Stars, Secrets & Disappointments: My Take on "The Astronaut" (2025)
- Dan Brooks

- Sep 30, 2025
- 4 min read
After returning from her first space mission, astronaut Sam Walker is placed under NASA's care at a high security house for rehabilitation and medical testing. However, when disturbing occurrences begin happening around the property, she fears that something extraterrestrial has followed her back to Earth.

I watched The Astronaut with the same cautious optimism you might bring to a blind date set up by your eccentric cousin. “She’s good for visuals, and she won’t talk too much,” he told me. That’s sort of what this movie promises: slick film design, a minimal cast, a weird atmosphere. And for about an hour, it mostly delivers. Then somewhere between the second act and the final twist, it reminds you you’re not watching 2001: A Space Odyssey. You’re watching Jess Varley’s first feature. And in that revealing moment, you decide it’s okay to call it what it is: a nice try, but a stumble in space boots.

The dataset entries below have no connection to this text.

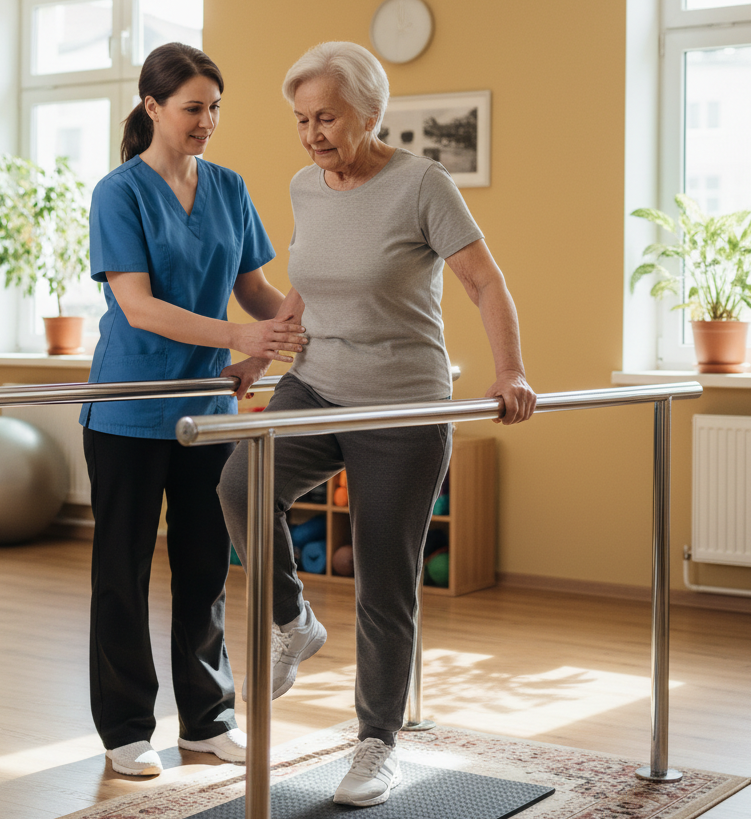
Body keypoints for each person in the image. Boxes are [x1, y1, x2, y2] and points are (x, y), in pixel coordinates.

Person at [217, 42, 536, 807]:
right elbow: (306, 286)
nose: (312, 133)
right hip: (318, 386)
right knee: (238, 484)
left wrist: (510, 371)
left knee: (384, 582)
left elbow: (483, 281)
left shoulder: (422, 184)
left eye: (325, 116)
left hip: (403, 405)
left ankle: (375, 744)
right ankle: (291, 617)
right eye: (301, 119)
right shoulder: (304, 186)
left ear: (369, 112)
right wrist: (262, 357)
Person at [80, 42, 307, 777]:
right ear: (152, 108)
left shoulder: (231, 188)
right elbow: (138, 306)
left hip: (207, 409)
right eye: (192, 108)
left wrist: (292, 332)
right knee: (122, 570)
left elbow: (257, 294)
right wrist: (240, 335)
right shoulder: (119, 192)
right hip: (129, 408)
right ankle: (124, 726)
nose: (207, 121)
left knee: (206, 565)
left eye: (214, 108)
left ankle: (208, 719)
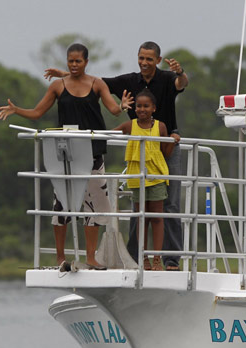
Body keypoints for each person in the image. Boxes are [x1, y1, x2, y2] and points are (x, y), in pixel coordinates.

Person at [45, 41, 188, 270]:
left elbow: (182, 83)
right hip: (138, 151)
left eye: (149, 59)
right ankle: (137, 256)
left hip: (166, 142)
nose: (144, 62)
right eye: (141, 57)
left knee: (168, 206)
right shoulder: (129, 81)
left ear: (158, 61)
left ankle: (169, 259)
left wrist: (180, 73)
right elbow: (94, 83)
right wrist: (65, 75)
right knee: (138, 207)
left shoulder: (167, 78)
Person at [0, 43, 133, 270]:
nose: (73, 65)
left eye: (78, 61)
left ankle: (91, 257)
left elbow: (113, 109)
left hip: (93, 152)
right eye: (70, 61)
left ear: (86, 62)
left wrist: (122, 106)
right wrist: (17, 110)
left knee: (97, 205)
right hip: (66, 154)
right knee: (61, 204)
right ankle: (60, 256)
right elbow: (38, 112)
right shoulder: (58, 86)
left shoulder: (97, 84)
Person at [113, 89, 177, 271]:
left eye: (146, 106)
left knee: (156, 217)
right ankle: (143, 257)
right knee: (141, 218)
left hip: (156, 175)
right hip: (136, 177)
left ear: (154, 108)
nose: (142, 109)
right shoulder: (129, 126)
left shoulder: (161, 127)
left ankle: (157, 257)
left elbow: (166, 152)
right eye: (139, 106)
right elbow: (108, 135)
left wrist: (174, 139)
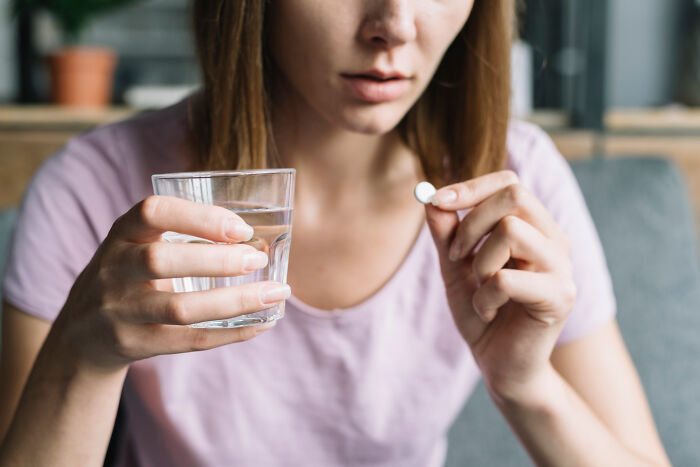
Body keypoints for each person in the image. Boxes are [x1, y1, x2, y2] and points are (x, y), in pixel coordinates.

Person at [0, 1, 671, 466]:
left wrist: (525, 384)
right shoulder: (91, 189)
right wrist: (82, 357)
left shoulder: (516, 183)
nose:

Let’s start with what works, because I’m not a monster (well, not always). Laurence Fishburne, playing General William Harris (Sam’s adoptive father / NASA overseer), brings exactly the gravitas you want. He’s the guy who could read a grocery list and make it sound like Shakespeare. Even when the dialogue around him is sliding into clichés, he holds firm. That’s no small feat. Kate Mara, in the lead as Sam Walker, has a great setup - returning from space, haunted, isolated - but sometimes she seems to be carrying only half of the emotional load. When she channels fear or confusion, it lands. But in quieter scenes, you often feel the emptiness of the production’s constraints.

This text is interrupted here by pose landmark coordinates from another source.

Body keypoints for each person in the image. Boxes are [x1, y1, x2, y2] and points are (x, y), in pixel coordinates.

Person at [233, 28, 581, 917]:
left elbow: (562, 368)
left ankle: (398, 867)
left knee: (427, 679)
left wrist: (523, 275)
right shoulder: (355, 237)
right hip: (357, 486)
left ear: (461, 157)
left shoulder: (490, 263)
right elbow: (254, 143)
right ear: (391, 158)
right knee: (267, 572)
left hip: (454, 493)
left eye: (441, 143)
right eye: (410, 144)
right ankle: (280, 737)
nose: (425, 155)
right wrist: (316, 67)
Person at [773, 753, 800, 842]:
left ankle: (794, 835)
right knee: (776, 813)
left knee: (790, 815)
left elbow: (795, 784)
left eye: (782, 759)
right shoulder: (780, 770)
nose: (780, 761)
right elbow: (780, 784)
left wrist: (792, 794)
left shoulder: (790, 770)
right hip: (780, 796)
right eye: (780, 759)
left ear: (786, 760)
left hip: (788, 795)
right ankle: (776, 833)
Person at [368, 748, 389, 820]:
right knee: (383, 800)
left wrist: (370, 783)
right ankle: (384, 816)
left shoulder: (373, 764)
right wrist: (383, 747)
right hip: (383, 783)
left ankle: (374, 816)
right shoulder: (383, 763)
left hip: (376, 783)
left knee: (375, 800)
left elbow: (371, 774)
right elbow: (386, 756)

Visually, for much of the run, The Astronaut is doing the heavy lifting. The isolated house in the woods, minimal but slick interiors, strategic lighting - all of that whispers, “Something’s off here.” It’s a bit like The Fly meeting Signs meets Alien-lite. There’s eggs levitating. There are bruises appearing. Hallucinations. All the modern haunted-house / sci-fi tropes get rolled out in rotation. The first two acts, I was leaning forward in my seat. And then… the third act bent that seat backward and left me with whiplash.
That’s where things go off-course. The pacing cramps up; the story starts rushing through revelations, like a kid trying to read the last page of a mystery novel before turning back every page. You can see the ambition - there are ideas here about trust, about what it means to be “infected” (in body or in mind), about how the people closest to us might betray us. But the script doesn’t always give those ideas space to breathe. Instead, it hammers. And in doing so, it loses some of its emotional weight.
Also: the dialogue occasionally dips into flavorless territory. It’s not atrocious, but there are lines that feel like placeholders: “We need answers,” “Something followed me here,” etc. At moments I wondered if the writer was just buying time until the weird alien stuff could resume. And yes - the sound design. There are jump scares. There are ambient frequencies that aim for dread. Sometimes they work. Sometimes they’re just background noise reminding you, “Yes, you’re watching a thriller sci-fi.” It doesn’t always trust silence, which is a shame, because silence is the best weapon in these films.
Another quirk: the movie gives itself permission to be minimal. The plot is mostly Sam in the house, reacting to weird things. There’s little in the way of side characters, little outside interruption. That’s not inherently bad - in fact, minimalism can be powerful - but it demands finesse. And The Astronaut occasionally feels like a pandemic-era film (not just because it was likely made in COVID times) in how much it leans on one person’s experience alone, without much external push.
Still - there’s brain food here. The notion that we might carry something unknowable when we return from the dark, the fear of what our bodies betray us with, the ambiguity between internal trauma and external menace - those are cool ideas. Even if the movie sometimes pushes them too fast or too shallow, I appreciated the attempt.
One more thing: the budget. This is not Interstellar. It doesn’t pretend to be. You can feel the filmmakers worked within real constraints. So when I critique the final twist or the rushed payoffs, I do so while tipping my hat: I see the ambition. I see the promise. I see what could've been if they'd had a few more script passes or 20% more runtime. It's like watching a painter who has a beautiful vision but had only half a palette and a tight schedule.
In short: The Astronaut is a watchable sci-fi thriller with flair, ambition, and some solid performances - but it's held back by pacing and occasional dialogue slipups. It doesn’t quite soar, but it also doesn’t crash and burn. If you like eerie, contained sci-fi with psychological overtones - and you’re okay that it doesn’t fully stick the landing - you might find value here. Just don’t go in expecting the next Alien.